GoogleCodeExporter commented 8 years ago
Eric,  A cleanup tool using industry best practices is best used offline within 
a process.  There are existing ETL tools that easily consume from 
MySQL/PostgreSQL etc and offer excellent flow control, exporting, and 
connectivity to produce delimited files with relative ease.  Talend is one such 
product that I use along with Google Refine.  Talend (Open Source Community 
edition) does my scheduled daily gathering from 3 databases (MySQL and Oracle) 
and then dumps a customized TSV file that I open with Google Refine for further 
analysis and sometimes clean up.  There are other tools that provide ETL 
(Extract, Transform, Load) like Talend.  I'm not 100% sure if the team really 
feels the need to copy that and flesh out a full ETL platform, since Talend and 
other tools fill that need very nicely.  Incidentally, using Google Refine and 
a bit of clustering, I was able to find a few loop holes in our data storage 
processing that we fixed with a few stored procedures within Oracle.  Google 
Refine was instrumental as a discovery tool for that.  Talend does have an MDM 
component but does not have the interactivity of a discovery tool like Google 
Refine does.  If you do NOT need a daily process, but only one time cleanup, 
just dumping with MySQL or PostgreSQL would offer about the same and depending 
on the size of database takes only secs to minutes.  Dumping can also avoid 
potential live database locks, that if Refine supported might have to tip-toe 
around, depending on the teams' chosen implementation of database connectivity. 
 If you have large database size needs, give Talend or another ETL tool a try 
with Google Refine, and you'll soon see the powerful left-right combination.  
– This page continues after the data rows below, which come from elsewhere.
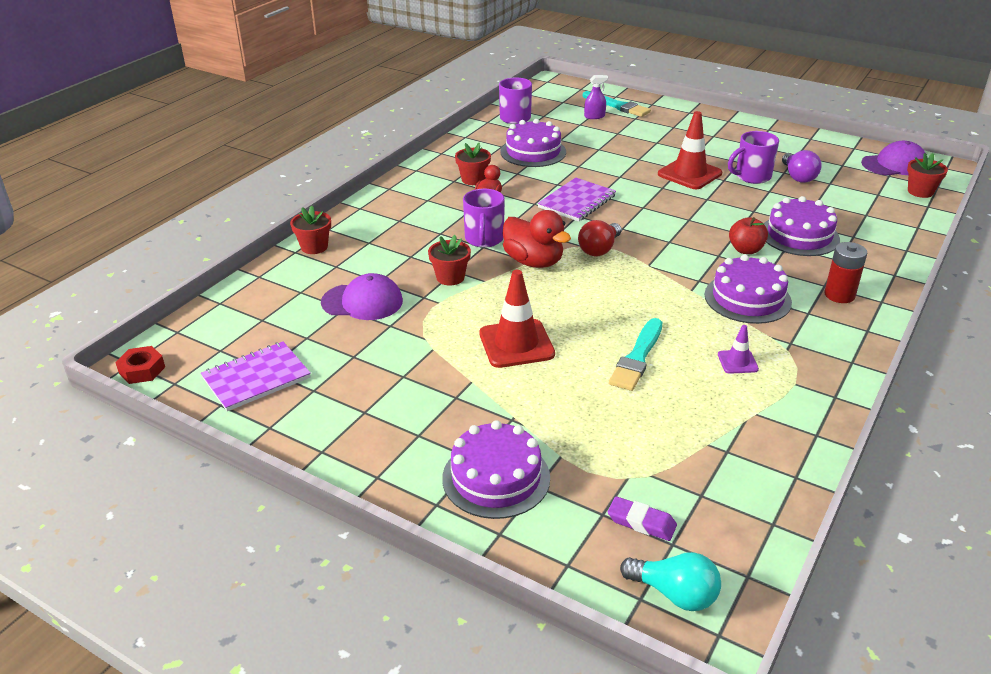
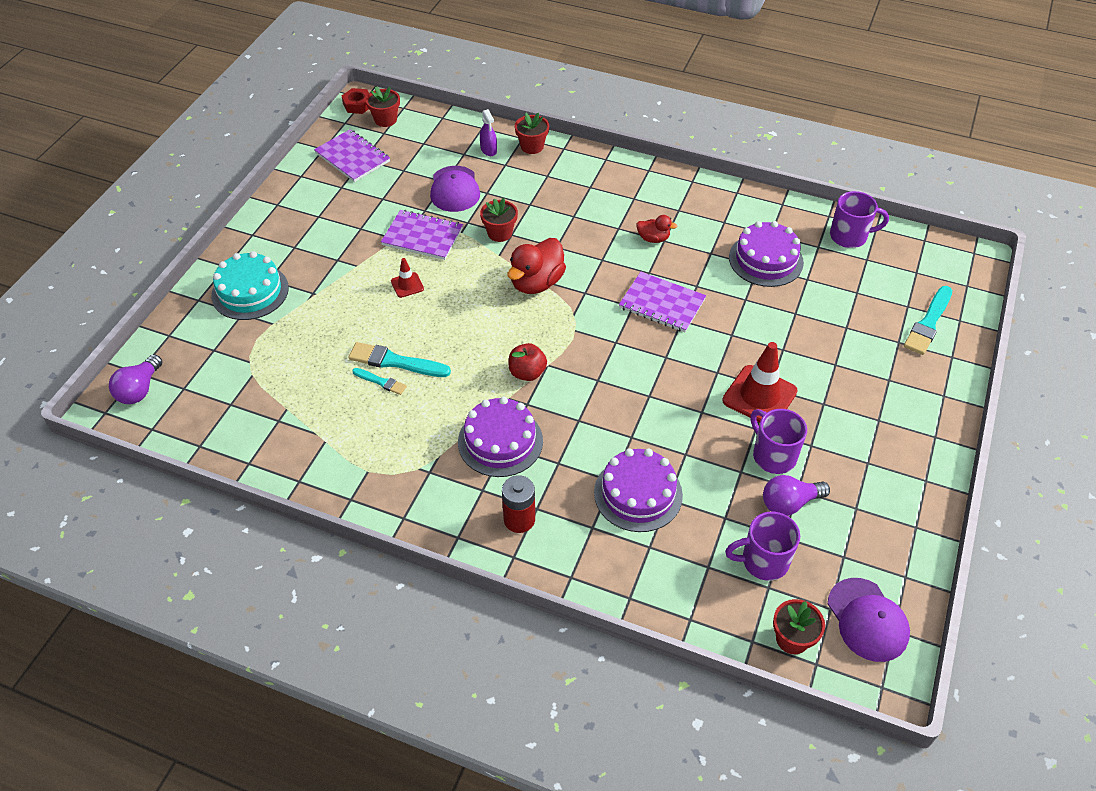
camera: 80 degrees right, 15 degrees up
purple cake [442,420,550,519] -> turquoise cake [211,251,289,320]
red flower pot [455,143,491,185] -> red flower pot moved to [366,86,400,127]
purple mug [463,189,505,248] -> purple mug moved to [725,512,800,581]
red traffic cone [479,270,555,368] -> red traffic cone [391,258,424,298], size x0.51
red light bulb [578,220,622,256] -> none
purple spray bottle [584,75,608,119] -> purple spray bottle moved to [480,109,497,156]
purple eraser [608,496,677,541] -> none
turquoise light bulb [620,552,721,611] -> purple light bulb [109,354,162,404]
purple traffic cone [718,325,759,374] -> none
red apple [729,217,768,254] -> red apple moved to [508,343,547,381]
none -> turquoise brush [352,368,407,395]
none -> purple notebook [381,210,463,260]

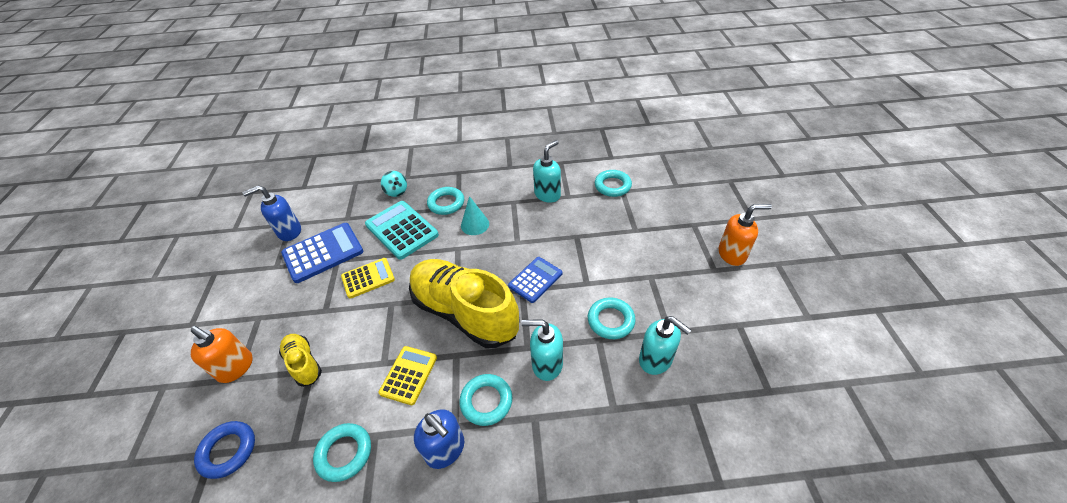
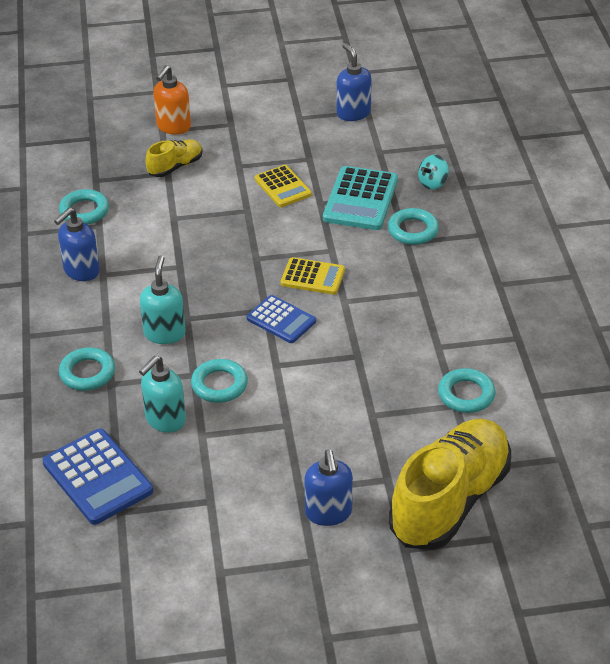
camera: 85 degrees right, 5 degrees down
blue ring [194,421,255,479] -> none
blue calculator [281,223,363,283] -> blue calculator moved to [42,429,153,525]
turquoise calculator [365,201,439,260] -> turquoise calculator turned 150 degrees clockwise [323,166,398,230]
yellow calculator [379,346,437,405] -> yellow calculator moved to [280,257,345,295]
yellow shoe [409,259,520,348] -> yellow shoe moved to [389,419,511,550]
turquoise ring [459,374,512,426] -> turquoise ring moved to [59,347,115,391]
turquoise cone [461,196,489,235] -> none
turquoise soap dispenser [533,140,561,203] -> none
orange soap dispenser [718,204,772,266] -> blue soap dispenser [304,450,353,526]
I'm not sure how far the team ultimately decides to absorb direct connectivity 
support within Google Refine.  I'd like to hear other opinions as well on this 
Issue-12.

Original comment by thadguidry on 11 Nov 2010 at 2:36

GoogleCodeExporter commented 8 years ago
I agree with thaguidry. Let the Refine team focus on bringing data quality 
issues to light. Let Talend focus on data Quality (they do have an data 
profiling tool that can identify some of this stuff) Talend is what we use for 
basic ETL. You could write some SQL to get the data out of MySQL anyway. If you 
analyze directly connected to db server for data quality against an entire 
large table your dba might become angry too.